Conclusions The quadrivalent vaccine may have an advantage over the bivalent vaccine in reducing healthcare costs and QALYs lost. The bivalent vaccine may have an advantage in preventing death due to cancer. However, considerable uncertainty remains about the differential benefit of the two vaccines.
We thank Sarika Desai and Colin Campbell for conducting the analyses on the costs of cancer, Sarika Desai and Sarah Woodhall for providing results of the burden of anogenital warts, Kate Soldan and Peter White for many helpful comments, Alan Sheridan and Joanne White for information on HPV vaccine coverage, June Boggis and Stephen Robinson for information about the cost of vaccine delivery in the UK, members of the BAPO-ENT-UK survey team (individual names listed in Hughes et al20) for information on the burden of recurrent respiratory papillomatoses, and Joakim Dillner for helpful discussions about HPV type distribution in anogenital warts.
Contributors: MJ designed the study; MJ, YHC, and RC carried out the computer simulations and analysis; OH carried out the survey of recurrent respiratory papillomatoses and analysed the results; RC reviewed the literature on non-cervical cancers; MJ drafted the manuscript with input from the other authors; all authors approved the final version to be published. MJ is the guarantor.
Funding: RC was funded by a grant from the Policy Research Programme of the Department of Health, England (reference DOH 039/0031). OH was funded by a Medical Research Council Clinical Research Training Fellowship (reference G0900348). The authors’ work was independent of the funders, who had no role in the study design, analysis of data, writing of the manuscript, or decision to submit for publication.
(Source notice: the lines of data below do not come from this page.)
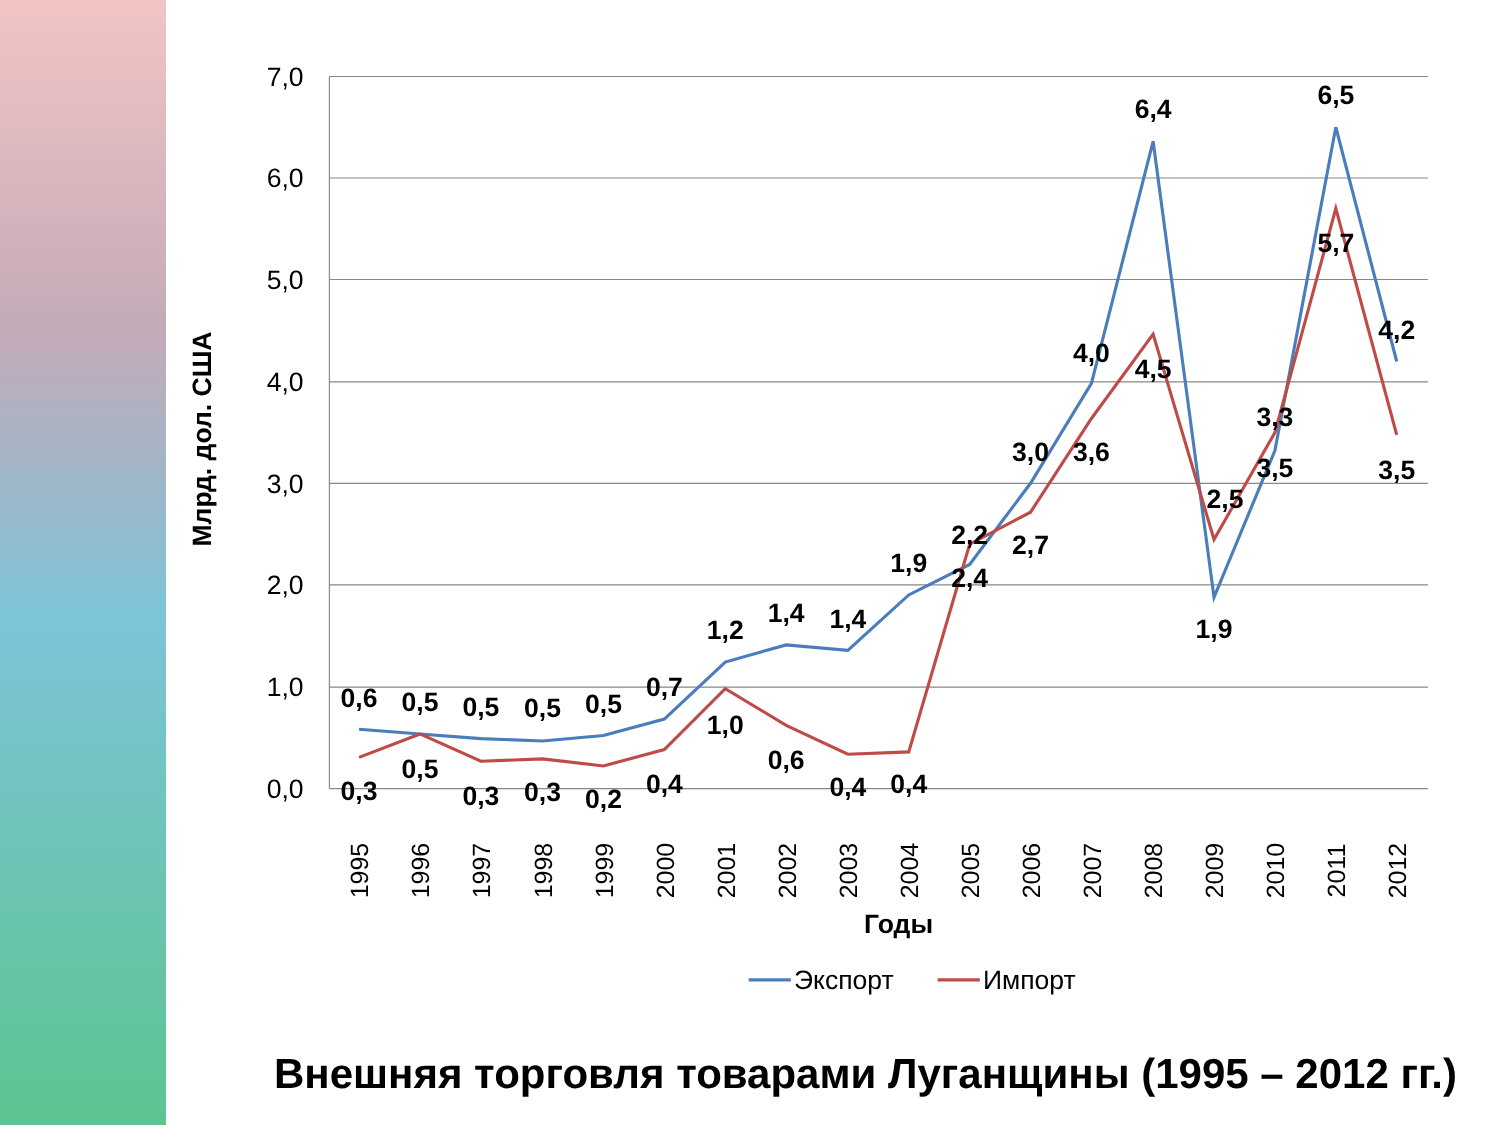7,0
6,0
5,0
4,0
3,0
2,0
1,0
0,0
Млрд. дол. США
0,6
0,5
0,5
0,5
0,5
0,7
1,2
1,4
1,4
1,9
2,2
3,0
4,0
6,4
1,9
3,3
6,5
4,2
0,3
0,5
0,3
0,3
0,2
0,4
1,0
0,6
0,4
0,4
2,4
2,7
3,6
4,5
2,5
3,5
5,7
3,5
1995
1996
1997
1998
1999
2000
2001
2002
2003
2004
2005
2006
2007
2008
2009
2010
2011
2012
Годы
Экспорт
Импорт
Внешняя торговля товарами Луганщины (1995 – 2012 гг.)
All authors have completed the ICMJE uniform disclosure form at www.icmje.org/coi_disclosure.pdf (available on request from the corresponding author). OH has received unrestricted funding from Sanofi Pasteur to investigate the potential benefits of the quadrivalent L1 vaccine as therapy for recurrent respiratory papillomatoses. The other authors declare no support from any organisation for the submitted work; no financial relationships with any organisations that might have an interest in the submitted work in the previous three years; no other relationships or activities that could appear to have influenced the submitted work.
Ethical approval: Not required
Data sharing: No additional data available.